A foolish and bold woman, who knows not modesty, comes to want a morsel. She sits at the doors of her house, on a seat openly in the streets, calling to passers by, and to those that are going right on their ways; saying, Whoever is most senseless of you, let him turn aside to me; and I exhort those that want prudence, saying, Take and enjoy secret bread, and the sweet water of theft. But one knows that mighty men die by her, and that one falls in with a snare of hell. But hasten away, delay not in the place, neither fix your eye upon her: for thus shall you go through strange water; but do abstain from strange water, and drink not of a strange fountain, that you may live long, and years of life may be added to you.” (Prov 9: 13-18, Septuagint-translation)

Forgive the awkward topic. But this passage from Proverbs is part of our Church’s reading for today, the third Wednesday of Lent, and it sheds some helpful light, I think, on the “secret bread” and secret torment of many today, also among Orthodox Christians, – and that is, Internet pornography. I have heard from Orthodox priests that they hear quite a bit about this issue from Orthodox people at confession.

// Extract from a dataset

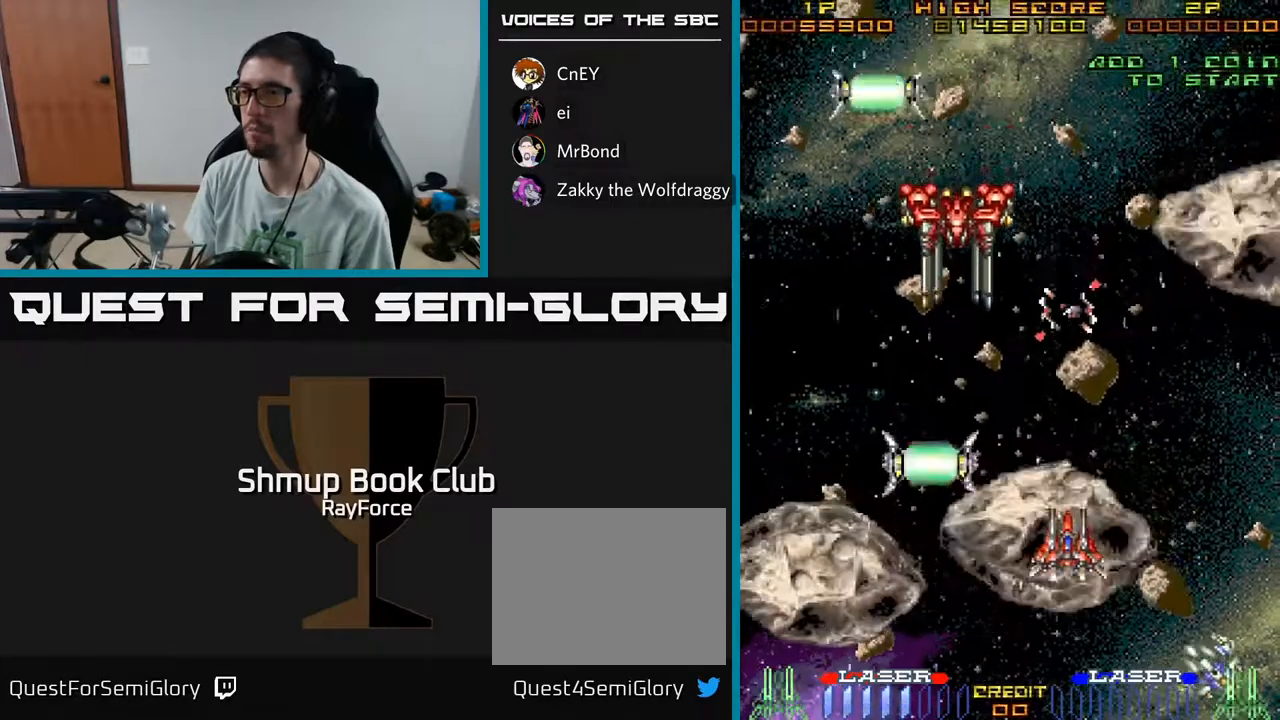
{"buttons": ["DPAD_DOWN"], "left_stick": "center", "right_stick": "center", "events": [[83, "DPAD_DOWN", "down"], [133, "DPAD_DOWN", "up"], [217, "DPAD_DOWN", "down"], [267, "DPAD_DOWN", "up"], [350, "DPAD_DOWN", "down"], [400, "DPAD_DOWN", "up"], [483, "DPAD_DOWN", "down"]]}
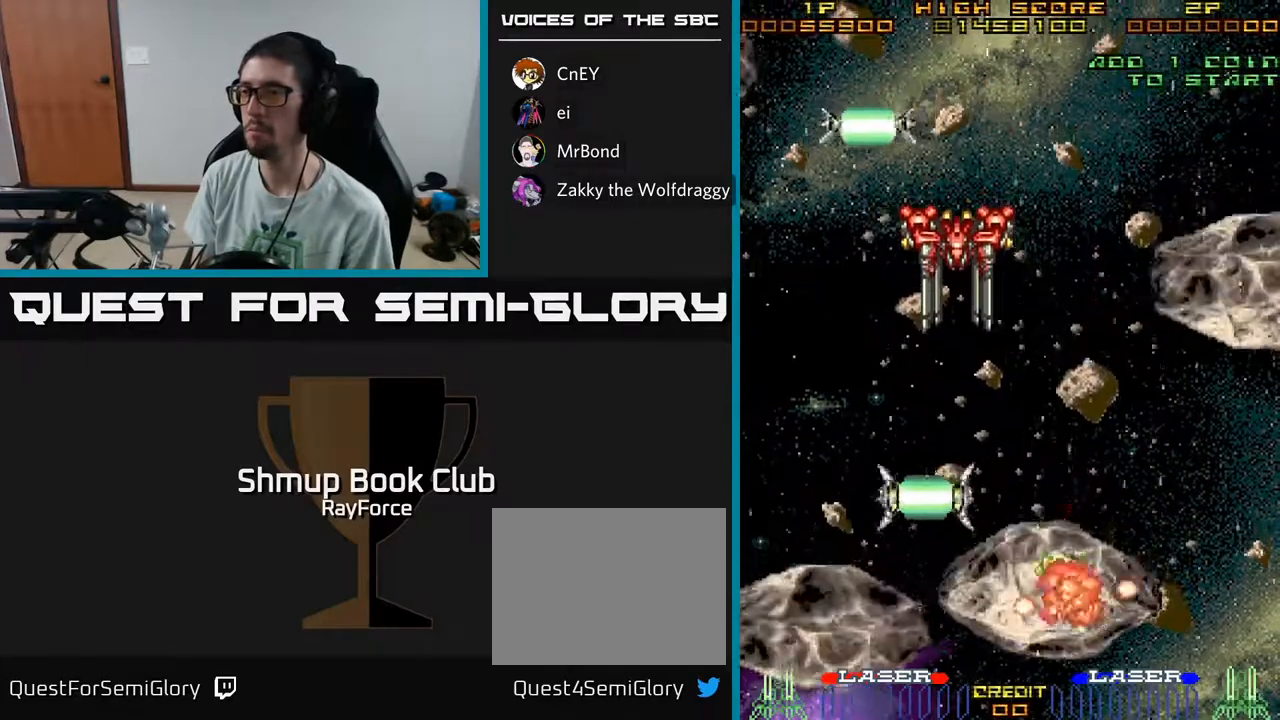
{"buttons": [], "left_stick": "center", "right_stick": "center", "events": [[50, "DPAD_DOWN", "up"], [133, "DPAD_DOWN", "down"], [200, "DPAD_DOWN", "up"]]}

I think the above-quoted passage, while it was written over two millennia ago and wasn’t talking about modern-day Internet-pornography, does expose its ugly “thinking” and spirit. Scripture is telling me here, this is “secret bread” and “strange water.” It is both “bread” and “water,” so it does satisfy a certain hunger, and quench a certain thirst. But it is “strange water,” as well as “sweet water of theft,” which is not healthy for me, or appropriate to my actual needs. It is an imposter, and a surrogate for fulfilling my God-given desires and drives. I am, indeed, given desires, also physical ones, from God, as is any human being, that I may grow and be useful to others and myself. So for a person of faith, desires and drives are to be discerned and channelled according to one’s own, true vocation, and not according to the whims of “a foolish and bold woman,” like Internet porn, who simply “comes to want a morsel” of us. I am not called to waste my will on imposters.

So let me not “delay in the place, neither fix my eye” on “the foolish and bold woman” that is Internet-pornography, that wants to “turn me aside to her” and waste my God-given desires and energies at her “strange fountain.” And if she has lured me into sharing her dirty little secrets, let me expose this at confession, that I may “share” with her no more. O Lord, I turn my energies and will over to Your care today, that I may be useful to You, myself, and others, rather than waste my time. Amen!